Sommers Schwartz attorneys Judith A. Susskind and Dina M. Zalewski negotiated a confidential $415,000 medical malpractice settlement for the estate of a 59-year-old male who died of sepsis after the defendant surgeon perforated his colon during a laparoscopic splenectomy.
During the procedure, the surgeon perforated the man’s large intestine. He attempted to repair the hole with staples and sutures. The patient had a low hemoglobin, a high white blood cell count, abdominal pain, and tachycardia after the surgery. He was discharged from the hospital a few days after the procedure.
Complying with the discharge instructions, the patient saw his primary care doctor two days after leaving the hospital for a surgical follow-up. He was complaining of “fever.” The doctor found a high white blood cell count.
Four days later, the patient went to the emergency room complaining of blood in his stool, dizziness, nausea, abdominal pain, and shortness of breath. He was admitted to the hospital, and the surgeon who performed the splenectomy was assigned as his attending doctor.
Despite signs and symptoms of a surgical abdomen, the defendant did not take him back to the Operating Room. Instead, he ordered serial drainage procedures.
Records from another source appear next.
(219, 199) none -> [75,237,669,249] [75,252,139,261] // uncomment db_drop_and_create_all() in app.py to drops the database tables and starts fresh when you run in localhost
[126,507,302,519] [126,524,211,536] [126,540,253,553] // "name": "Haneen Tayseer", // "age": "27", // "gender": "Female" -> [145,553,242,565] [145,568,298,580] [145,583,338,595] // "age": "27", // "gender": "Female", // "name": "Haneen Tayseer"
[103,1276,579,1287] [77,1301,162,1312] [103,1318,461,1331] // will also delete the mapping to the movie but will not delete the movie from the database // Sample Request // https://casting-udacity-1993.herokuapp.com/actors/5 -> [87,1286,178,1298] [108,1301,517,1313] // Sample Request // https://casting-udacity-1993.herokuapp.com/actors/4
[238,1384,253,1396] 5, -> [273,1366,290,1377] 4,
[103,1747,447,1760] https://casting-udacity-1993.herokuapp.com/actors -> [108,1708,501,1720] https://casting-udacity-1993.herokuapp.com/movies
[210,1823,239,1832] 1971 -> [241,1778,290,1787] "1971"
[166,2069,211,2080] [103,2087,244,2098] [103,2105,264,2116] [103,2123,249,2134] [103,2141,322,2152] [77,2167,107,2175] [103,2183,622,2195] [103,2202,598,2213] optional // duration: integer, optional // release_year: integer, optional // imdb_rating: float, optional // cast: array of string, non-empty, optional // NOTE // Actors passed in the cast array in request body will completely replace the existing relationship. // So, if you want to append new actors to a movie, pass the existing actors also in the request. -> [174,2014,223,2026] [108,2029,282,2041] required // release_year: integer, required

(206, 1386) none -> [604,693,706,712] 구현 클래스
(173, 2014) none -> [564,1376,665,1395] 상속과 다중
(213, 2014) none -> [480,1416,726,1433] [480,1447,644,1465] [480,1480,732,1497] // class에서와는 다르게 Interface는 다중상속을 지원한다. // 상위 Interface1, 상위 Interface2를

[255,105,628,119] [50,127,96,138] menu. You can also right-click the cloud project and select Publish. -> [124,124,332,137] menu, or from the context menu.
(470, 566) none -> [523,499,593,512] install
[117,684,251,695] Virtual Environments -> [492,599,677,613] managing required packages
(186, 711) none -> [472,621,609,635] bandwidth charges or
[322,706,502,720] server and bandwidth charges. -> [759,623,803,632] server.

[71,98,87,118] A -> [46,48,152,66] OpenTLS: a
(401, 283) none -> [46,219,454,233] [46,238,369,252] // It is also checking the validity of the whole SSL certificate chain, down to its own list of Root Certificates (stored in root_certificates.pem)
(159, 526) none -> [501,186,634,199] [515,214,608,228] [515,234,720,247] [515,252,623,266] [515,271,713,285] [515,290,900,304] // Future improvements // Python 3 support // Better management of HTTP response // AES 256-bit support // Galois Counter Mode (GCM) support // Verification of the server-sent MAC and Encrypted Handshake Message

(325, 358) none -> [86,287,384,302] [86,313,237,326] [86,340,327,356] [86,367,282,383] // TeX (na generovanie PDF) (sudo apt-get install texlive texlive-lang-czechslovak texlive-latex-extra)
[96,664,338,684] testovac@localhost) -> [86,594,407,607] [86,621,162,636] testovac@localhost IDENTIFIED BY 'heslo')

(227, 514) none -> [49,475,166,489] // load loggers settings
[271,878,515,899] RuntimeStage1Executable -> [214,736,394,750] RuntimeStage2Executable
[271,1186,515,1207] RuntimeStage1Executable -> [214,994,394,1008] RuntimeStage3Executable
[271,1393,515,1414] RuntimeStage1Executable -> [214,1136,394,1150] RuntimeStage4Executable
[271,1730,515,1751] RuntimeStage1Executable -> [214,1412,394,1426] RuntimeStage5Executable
Notwithstanding the thickness, brown color, and fecal odor of the discharge, the defendant continued to prescribe drainage to treat the problem, when the situation called for surgery to repair a hole in the large intestine. Because of the lack of surgical intervention, the patient’s condition continued to deteriorate. He showed signs and symptoms of worsening and progressive sepsis due to the persistent leakage from the hole in his bowel.
Due to feces leaking out, the patient went into septic shock and suffered multi-organ failure, including respiratory failure, acute kidney failure, and heart failure. He suffered brain damage, and the doctors told his wife he was brain dead. After consulting her family and pastor, the patient’s wife had the machines keeping her husband alive turned off, and he passed. The death certificate listed the cause of death as sepsis, which had been present for “weeks.”